A Time of Gifts - by Patrick Leigh Fermor, In 1933, at the age of 18, Patrick Leigh Fermor set out on an extraordinary journey by foot - from the Hook of Holland to Constantinople. A Time of Gifts is the first volume in a trilogy recounting the trip, and takes the reader with him as far as Hungary. It is a book of compelling glimpses - not only of the events which were curdling Europe at that time, but also of its resplendent domes and monasteries, its great rivers, the sun on the Bavarian snow, the storks and frogs, the hospitable burgomasters who welcomed him, and that world's grandeurs and courtesies. His powers of recollection have astonishing sweep and verve, and the scope is majestic. First published to enormous acclaim, it confirmed Fermor's reputation as the greatest living travel writer, and has, together with its sequel Between the Woods and the Water (the third volume is famously yet to be published), been a perennial seller for 25 years.

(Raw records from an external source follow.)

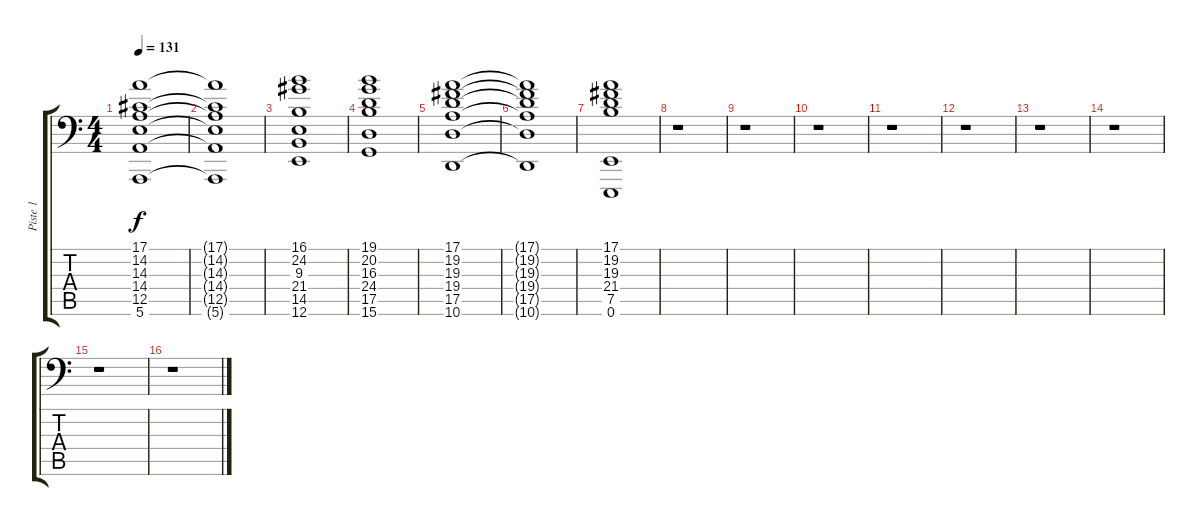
\track ("Piste 1" "Piste 1") {instrument stringensemble1}
\staff {score tabs}
\tuning (E3 B2 G2 D2 A1 E1) {hide}
\ts (4 4)
\tempo 131
\clef f4
\ks c
(17.1 14.2 14.3 14.4 12.5 5.6).1{dy f} |
(17.1{t} 14.2{t} 14.3{t} 14.4{t} 12.5{t} 5.6{t}).1 |
(16.1 24.2 9.3 21.4 14.5 12.6).1 |
(19.1 20.2 16.3 24.4 17.5 15.6).1 |
(17.1 19.2 19.3 19.4 17.5 10.6).1 |
(17.1{t} 19.2{t} 19.3{t} 19.4{t} 17.5{t} 10.6{t}).1 |
(17.1 19.2 19.3 21.4 7.5 0.6).1 |
r.1 |
r.1 |
r.1 |
r.1 |
r.1 |
r.1 |
r.1 |
r.1 |
r.1
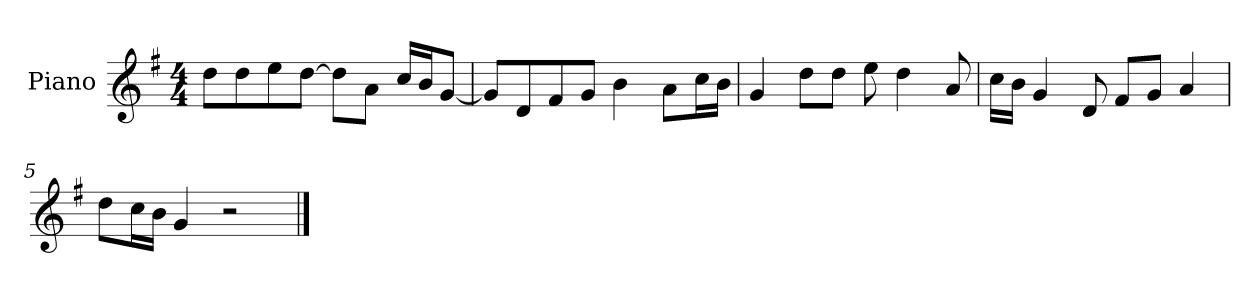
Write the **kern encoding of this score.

**kern
*part1
*staff1
*I"Piano
*I'P-no
*clefG2
*k[f#]
*M4/4
*MM90
=1
8dd\L
8dd\
8ee\
[8dd\J
8dd\L]
8a\J
16cc/LL
16b/J
[8g/J
=2
8g/L]
8d/
8f#/
8g/J
4b\
8a\L
16cc\L
16b\JJ
=3
4g/
8dd\L
8dd\J
8ee\
4dd\
8a/
=4
16cc\LL
16b\JJ
4g/
8d/
8f#/L
8g/J
4a/
=5
8dd\L
16cc\L
16b\JJ
4g/
2r
==
*-
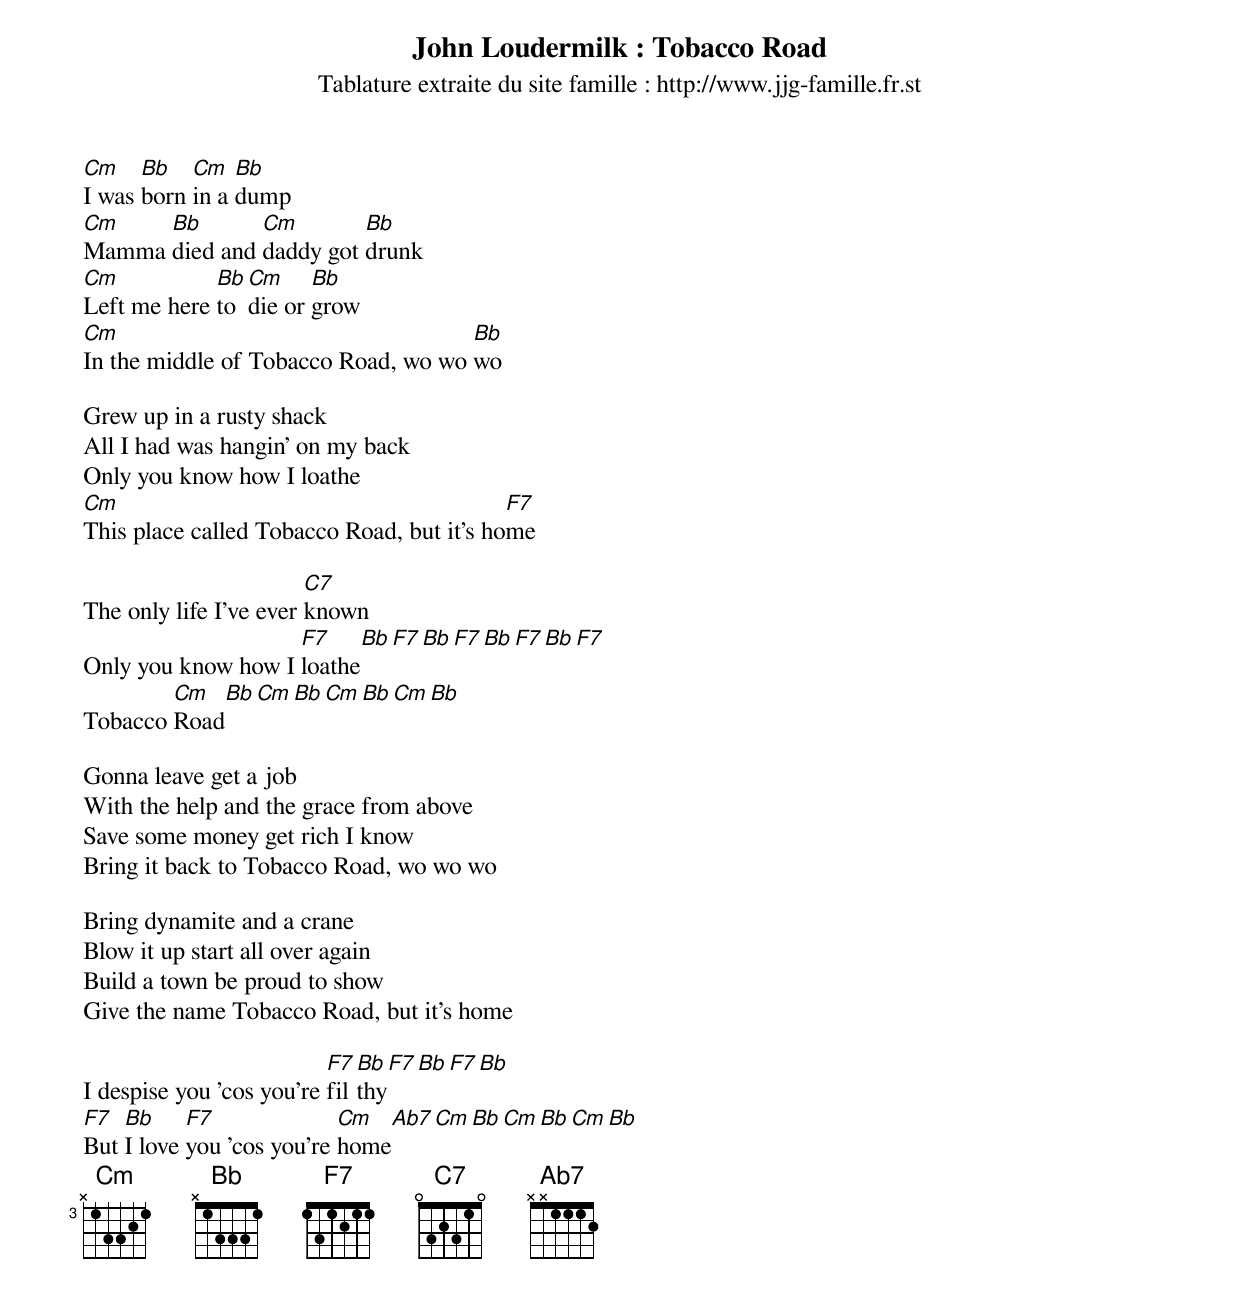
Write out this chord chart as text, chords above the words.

John Loudermilk : Tobacco Road
Tablature extraite du site famille : http://www.jjg-famille.fr.st


Cm    Bb   Cm   Bb
I was born in a dump
Cm    Bb       Cm        Bb
Mamma died and daddy got drunk
Cm           Bb Cm     Bb
Left me here to die or grow
Cm                                   Bb
In the middle of Tobacco Road, wo wo wo

Grew up in a rusty shack
All I had was hangin' on my back
Only you know how I loathe
Cm                                         F7
This place called Tobacco Road, but it's home

                        C7
The only life I've ever known
                    F7     Bb F7 Bb F7 Bb F7 Bb F7
Only you know how I loathe
        Cm   Bb Cm Bb Cm Bb Cm Bb
Tobacco Road

Gonna leave get a job
With the help and the grace from above
Save some money get rich I know
Bring it back to Tobacco Road, wo wo wo

Bring dynamite and a crane
Blow it up start all over again
Build a town be proud to show
Give the name Tobacco Road, but it's home

                          F7 Bb  F7 Bb F7 Bb
I despise you 'cos you're filthy
F7  Bb     F7              Cm   Ab7 Cm Bb Cm Bb Cm Bb
But I love you 'cos you're home
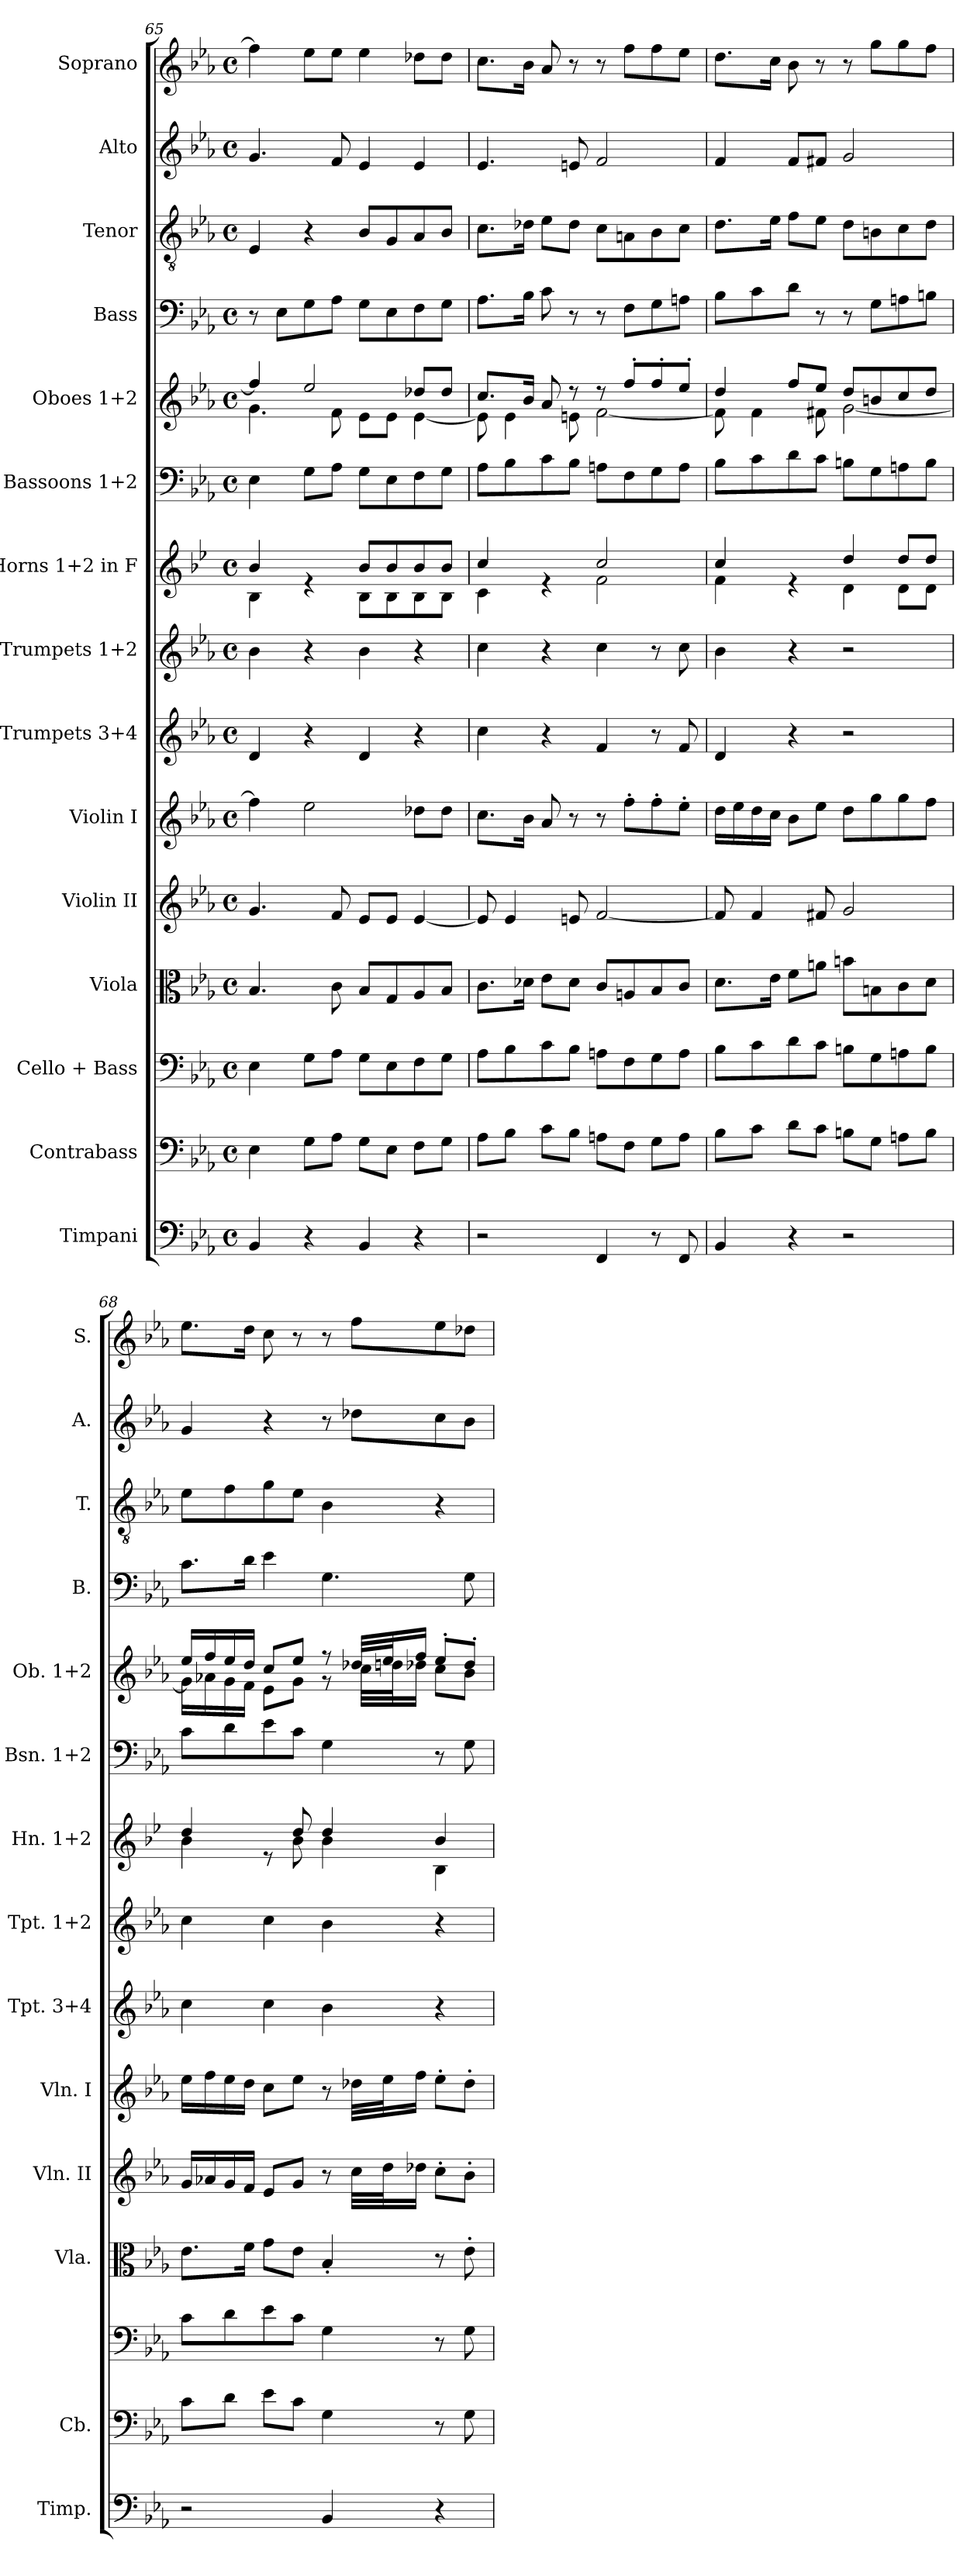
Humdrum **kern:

**kern	**kern	**kern	**kern	**kern	**kern	**kern	**kern	**kern	**kern	**kern	**kern	**kern	**kern	**kern
*part15	*part14	*part13	*part12	*part11	*part10	*part9	*part8	*part7	*part6	*part5	*part4	*part3	*part2	*part1
*staff15	*staff14	*staff13	*staff12	*staff11	*staff10	*staff9	*staff8	*staff7	*staff6	*staff5	*staff4	*staff3	*staff2	*staff1
*I"Timpani	*I"Contrabass	*I"Cello + Bass	*I"Viola	*I"Violin II	*I"Violin I	*I"Trumpets 3+4	*I"Trumpets 1+2	*I"Horns 1+2 in F	*I"Bassoons 1+2	*I"Oboes 1+2	*I"Bass	*I"Tenor	*I"Alto	*I"Soprano
*I'Timp.	*I'Cb.	*	*I'Vla.	*I'Vln. II	*I'Vln. I	*I'Tpt. 3+4	*I'Tpt. 1+2	*I'Hn. 1+2	*I'Bsn. 1+2	*I'Ob. 1+2	*I'B.	*I'T.	*I'A.	*I'S.
*clefF4	*clefF4	*clefF4	*clefC3	*clefG2	*clefG2	*clefG2	*clefG2	*clefG2	*clefF4	*clefG2	*clefF4	*clefGv2	*clefG2	*clefG2
*	*ITrd7c12	*	*	*	*	*	*	*ITrd4c7	*	*	*	*	*	*
*k[b-e-a-]	*k[b-e-a-]	*k[b-e-a-]	*k[b-e-a-]	*k[b-e-a-]	*k[b-e-a-]	*k[b-e-a-]	*k[b-e-a-]	*k[b-e-a-]	*k[b-e-a-]	*k[b-e-a-]	*k[b-e-a-]	*k[b-e-a-]	*k[b-e-a-]	*k[b-e-a-]
*M4/4	*M4/4	*M4/4	*M4/4	*M4/4	*M4/4	*M4/4	*M4/4	*M4/4	*M4/4	*M4/4	*M4/4	*M4/4	*M4/4	*M4/4
*met(c)	*met(c)	*met(c)	*met(c)	*met(c)	*met(c)	*met(c)	*met(c)	*met(c)	*met(c)	*met(c)	*met(c)	*met(c)	*met(c)	*met(c)
=65	=65	=65	=65	=65	=65	=65	=65	=65	=65	=65	=65	=65	=65	=65
*	*	*	*	*	*	*	*	*^	*	*^	*	*	*	*
4BB-/	4EE-\	4E-\	4.B-/	4.g/	4ff\]	4d/	4b-\	4e-/	4E-\	4E-\	4ff/]	4.g\	8r	4E-/	4.g/	4ff\]
.	.	.	.	.	.	.	.	.	.	.	.	.	8E-\L	.	.	.
4r	8GG\L	8G\L	.	.	2ee-\	4r	4r	4re	4ryy	8G\L	2ee-/	.	8G\	4r	.	8ee-\L
.	8AA-\J	8A-\J	8c\	8f/	.	.	.	.	.	8A-\J	.	8f\	8A-\J	.	8f/	8ee-\J
4BB-/	8GG\L	8G\L	8B-/L	8e-/L	.	4d/	4b-\	8e-/L	8E-\L	8G\L	.	8e-\L	8G\L	8B-/L	4e-/	4ee-\
.	8EE-\J	8E-\	8G/	8e-/J	.	.	.	8e-/	8E-\	8E-\	.	8e-\J	8E-\	8G/	.	.
4r	8FF\L	8F\	8A-/	[4e-/	8dd-X\L	4r	4r	8e-/	8E-\	8F\	8dd-X/L	[4e-\	8F\	8A-/	4e-/	8dd-X\L
.	8GG\J	8G\J	8B-/J	.	8dd-\J	.	.	8e-/J	8E-\J	8G\J	8dd-/J	.	8G\J	8B-/J	.	8dd-\J
!!LO:PB:g=z
=66	=66	=66	=66	=66	=66	=66	=66	=66	=66	=66	=66	=66	=66	=66	=66	=66
2r	8AA-\L	8A-\L	8.c\L	8e-/]	8.cc\L	4cc\	4cc\	4f/	4F\	8A-\L	8.cc/L	8e-\]	8.A-\L	8.c\L	4.e-/	8.cc\L
.	8BB-\J	8B-\	.	4e-/	.	.	.	.	.	8B-\	.	4e-\	.	.	.	.
.	.	.	16d-X\Jk	.	16b-\Jk	.	.	.	.	.	16b-/Jk	.	16B-\Jk	16d-X\Jk	.	16b-\Jk
.	8C\L	8c\	8e-\L	.	8a-/	4r	4r	4re	4ryy	8c\	8a-/	.	8c\	8e-\L	.	8a-/
.	8BB-\J	8B-\J	8d-\J	8en/	8r	.	.	.	.	8B-\J	8r	8en\	8r	8d-\J	8en/	8r
4FF/	8AAn\L	8An\L	8c/L	[2f/	8r	4f/	4cc\	2f/	2B-\	8An\L	8r	[2f\	8r	8c\L	2f/	8r
.	8FF\J	8F\	8An/	.	8ff'\L	.	.	.	.	8F\	8ff'/L	.	8F\L	8An\	.	8ff\L
8r	8GG\L	8G\	8B-/	.	8ff'\	8r	8r	.	.	8G\	8ff'/	.	8G\	8B-\	.	8ff\
8FF/	8AA\J	8A\J	8c/J	.	8ee-'\J	8f/	8cc\	.	.	8A\J	8ee-'/J	.	8An\J	8c\J	.	8ee-\J
=67	=67	=67	=67	=67	=67	=67	=67	=67	=67	=67	=67	=67	=67	=67	=67	=67
4BB-/	8BB-\L	8B-\L	8.d\L	8f/]	16dd\LL	4d/	4b-\	4f/	4B-\	8B-\L	4dd/	8f\]	8B-\L	8.d\L	4f/	8.dd\L
.	.	.	.	.	16ee-\	.	.	.	.	.	.	.	.	.	.	.
.	8C\J	8c\	.	4f/	16dd\	.	.	.	.	8c\	.	4f\	8c\	.	.	.
.	.	.	16e-\Jk	.	16cc\JJ	.	.	.	.	.	.	.	.	16e-\Jk	.	16cc\Jk
4r	8D\L	8d\	8f\L	.	8b-\L	4r	4r	4re	4ryy	8d\	8ff/L	.	8d\J	8f\L	8f/L	8b-\
.	8C\J	8c\J	8an\J	8f#X/	8ee-\J	.	.	.	.	8c\J	8ee-/J	8f#X\	8r	8e-\J	8f#X/J	8r
2r	8BBn\L	8Bn\L	8bn\L	2g/	8dd\L	2r	2r	4g/	4G\	8Bn\L	8dd/L	[2g\	8r	8d\L	2g/	8r
.	8GG\J	8G\	8Bn\	.	8gg\	.	.	.	.	8G\	8bn/	.	8G\L	8Bn\	.	8gg\L
.	8AAn\L	8An\	8c\	.	8gg\	.	.	8g/L	8G\L	8An\	8cc/	.	8An\	8c\	.	8gg\
.	8BB\J	8B\J	8d\J	.	8ff\J	.	.	8g/J	8G\J	8B\J	8dd/J	.	8Bn\J	8d\J	.	8ff\J
=68	=68	=68	=68	=68	=68	=68	=68	=68	=68	=68	=68	=68	=68	=68	=68	=68
2r	8C\L	8c\L	8.e-\L	16g/LL	16ee-\LL	4cc\	4cc\	4g/	4e-\	8c\L	16ee-/LL	16g\LL]	8.c\L	8e-\L	4g/	8.ee-\L
.	.	.	.	16a-X/	16ff\	.	.	.	.	.	16ff/	16a-X\	.	.	.	.
.	8D\J	8d\	.	16g/	16ee-\	.	.	.	.	8d\	16ee-/	16g\	.	8f\	.	.
.	.	.	16f\Jk	16f/JJ	16dd\JJ	.	.	.	.	.	16dd/JJ	16f\JJ	16d\Jk	.	.	16dd\Jk
.	8E-\L	8e-\	8g\L	8e-/L	8cc\L	4cc\	4cc\	8re	8ryy	8e-\	8cc/L	8e-\L	4e-\	8g\	4r	8cc\
.	8C\J	8c\J	8e-\J	8g/J	8ee-\J	.	.	8g/	8e-\	8c\J	8ee-/J	8g\J	.	8e-\J	.	8r
4BB-/	4GG\	4G\	4B-'/	8r	8r	4b-\	4b-\	4g/	4e-\	4G\	8r	8r	4.G\	4B-\	8r	8r
.	.	.	.	32cc\LLL	32dd-X\LLL	.	.	.	.	.	32dd-X/LLL	32cc\LLL	.	.	8dd-X\L	8ff\L
.	.	.	.	32dd\J	32ee-\J	.	.	.	.	.	32ee-/J	32ddn\J	.	.	.	.
.	.	.	.	16dd-X\JJ	16ff\JJ	.	.	.	.	.	16ff/JJ	16dd-X\JJ	.	.	.	.
4r	8r	8r	8r	8cc'\L	8ee-'\L	4r	4r	4e-/	4E-\	8r	8ee-'/L	8cc\L	.	4r	8cc\	8ee-\
.	8GG\	8G\	8e-'\	8b-'\J	8dd-'\J	.	.	.	.	8G\	8dd-'/J	8b-\J	8G\	.	8b-\J	8dd-X\J
*	*	*	*	*	*	*	*	*v	*v	*	*v	*v	*	*	*	*
=	=	=	=	=	=	=	=	=	=	=	=	=	=	=
*-	*-	*-	*-	*-	*-	*-	*-	*-	*-	*-	*-	*-	*-	*-
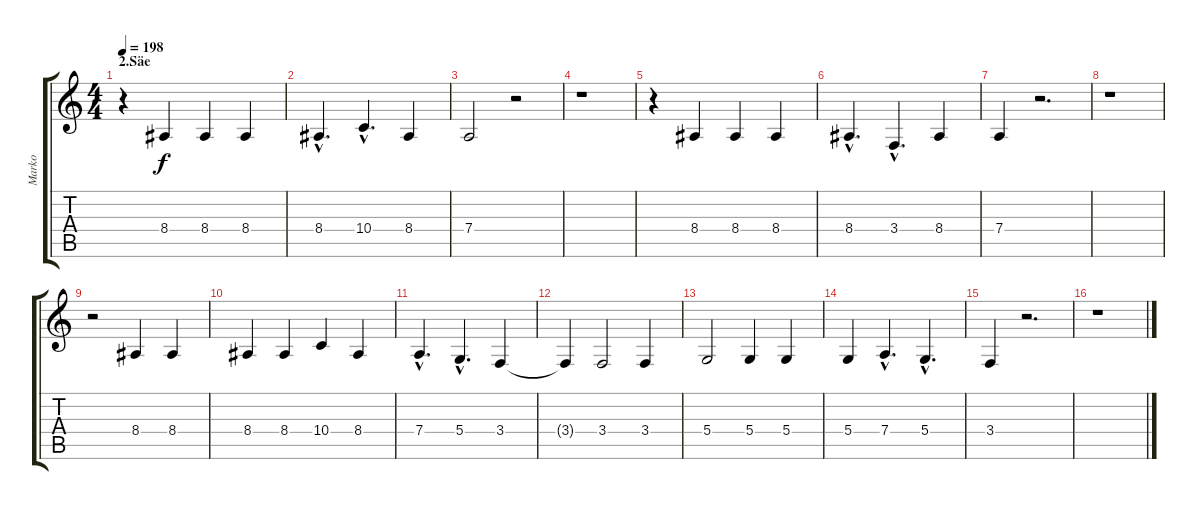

Between the woods and the water - Patrick Leigh Fermor The journey that Patrick Leigh Fermor set out on in 1933—to cross Europe on foot proved so rich in experiences that when he sat down to describe them, they overflowed into more than one volume. The opening of this book finds Leigh Fermor crossing the Danube—at the very moment where his first volume left off. A detour to the luminous splendors of Prague is followed by a trip downriver to Budapest, passage on horseback across the Great Hungarian Plain, and a crossing of the Romanian border into Transylvania. Remote castles, mountain villages, monasteries and towering ranges that are the haunt of bears, wolves, eagles, gypsies, and a variety of sects are all savored in the approach to the Iron Gates, the division between the Carpathian mountains and the Balkans, where, for now, the story ends.
Walking the woods and the water - Nick Hunt Aged eighteen, Nick Hunt read A Time of Gifts (above) and dreamed of following in Fermor's footsteps. In 2011 he began his own great trudge - on foot all the way to Istanbul. He walked across Europe through eight countries, following two major rivers and crossing three mountain ranges. Using Fermor's books as his only travel guide, he trekked some 2,500 miles through Holland, Germany, Austria, Slovakia, Hungary, Romania, Bulgaria and Turkey. His aim? To have an old-fashioned adventure. To slow down and linger in a world where we pass by so much, so fast. To discover for himself what remained of hospitality, kindness to strangers, freedom, wildness, adventure, the mysterious, the unknown, the deeper currents of myth and story that still flow beneath Europe's surface.